Sejak 20 tahun berlakunya aturan afirmasi, data deret waktu dari empat siklus pemilu (2009, 2014, 2019, dan 2024) menunjukkan semakin menguatnya dukungan pemilih di Indonesia kepada politisi perempuan untuk menjadi calon anggota legislatif. Hasil pemilu 2024 lalu, keterwakilan perempuan di DPR RI menjadi yang tertinggi sepanjang sejarah, mencapai angka 21.9%.
Meski mengalami berbagai hambatan mencakup: hambatan regulasi, hambatan institusional partai, dan hambatan sistemik, namun politisi perempuan berhasil menunjukkan capaian peningkatan keterwakilan perempuan secara konsisten. Benarkah telah terjadi perubahan perilaku memilih sejak diterapkannya aturan afirmasi di Indonesia?. Artikel ini mencoba untuk mengurai dan menganalisis berbagai bentuk hambatan dan dukungan berdasarkan data deret waktu hasil pemilu.
Tim peneliti Cakra Wikara Indonesia (CWI) melakukan pengolahan dan analisis data hasil pemilu 2009, 2014, 2019, dan 2024 bersumber dari Komisi Pemilihan Umum Republik Indonesia (KPU-RI). CWI melakukan analisis data terpilah terhadap tiga jenis data. Pertama, data pencalonan perempuan berdasarkan daftar calon tetap anggota legislatif. Kedua, data perolehan suara yang didapatkan oleh setiap calon legislatif perempuan. Ketiga, data keterpilihan yaitu data jumlah perempuan yang berhasil terpilih menjadi anggota legislatif DPR RI.
Mona Lena Krook (2009) mengklasifikasi kuota gender menjadi tiga. Pertama, party quota, afirmasi kuota pencalonan perempuan ada dalam aturan partai politik masing-masing. Kedua, legislative quota, aturan afirmasi pencalonan perempuan dalam persentase tertentu yang dimandatkan kepada seluruh partai politik dalam regulasi yang mengikat. Ketiga, reserved seats, aturan afirmasi yang memberikan jaminan perolehan kursi bagi perempuan dalam jumlah atau persentase tertentu di parlemen.

^^^^^^^^

Tuliskan lanjutan teks di atas tentang keterwakilan perempuan dalam pemilu legislatif Indonesia, dimulai tepat setelah kalimat terakhirnya.

[Bahan yang Disediakan]
^^^^^^^^

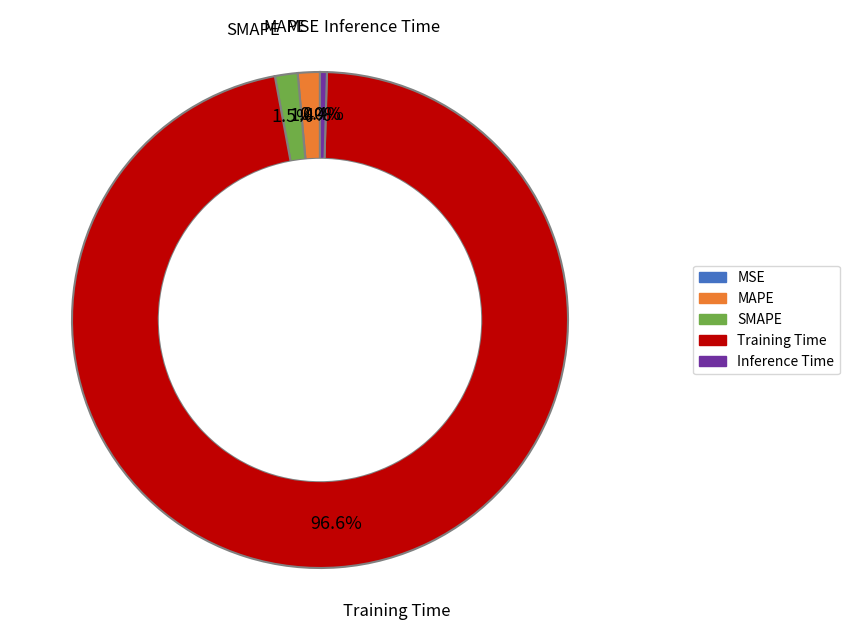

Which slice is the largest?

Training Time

^^^^^^^^

[Hasil yang Diharapkan]
Indonesia menerapkan legislative quota pertama kali melalui UU Pemilu No. 12 Tahun 2003 yang menginstruksikan partai politik untuk mencalonkan perempuan sekurang-kurangnya 30% di dalam daftar calon legislatif. Aturan afirmasi terus diperkuat melalui Undang-Undang (UU) dan Peraturan Komisi Pemilihan Umum ada pemilu-pemilu berikutnya.
Angka Pencalonan Perempuan : Hambatan Regulasi dan Rendahnya Komitmen Partai
Data pencalonan perempuan menunjukkan peningkatan yang signifikan dari pemilu tahun 2009 hingga tahun 2019, naik 7% (dari 33% menjadi 40%), hal ini bisa terjadi karena di tahun 2014 dan 2019 Peraturan Komisi Pemilihan Umum (PKPU) berhasil memaksa partai politik untuk memenuhi ketentuan pencalonan minimum 30% perempuan. Partai politik akan mendapatkan konsekuensi jika tidak berhasil memenuhinya, yaitu tidak bisa berkompetisi pada daerah pemilihan (dapil) yang tidak memuat pencalonan minimum 30% perempuan.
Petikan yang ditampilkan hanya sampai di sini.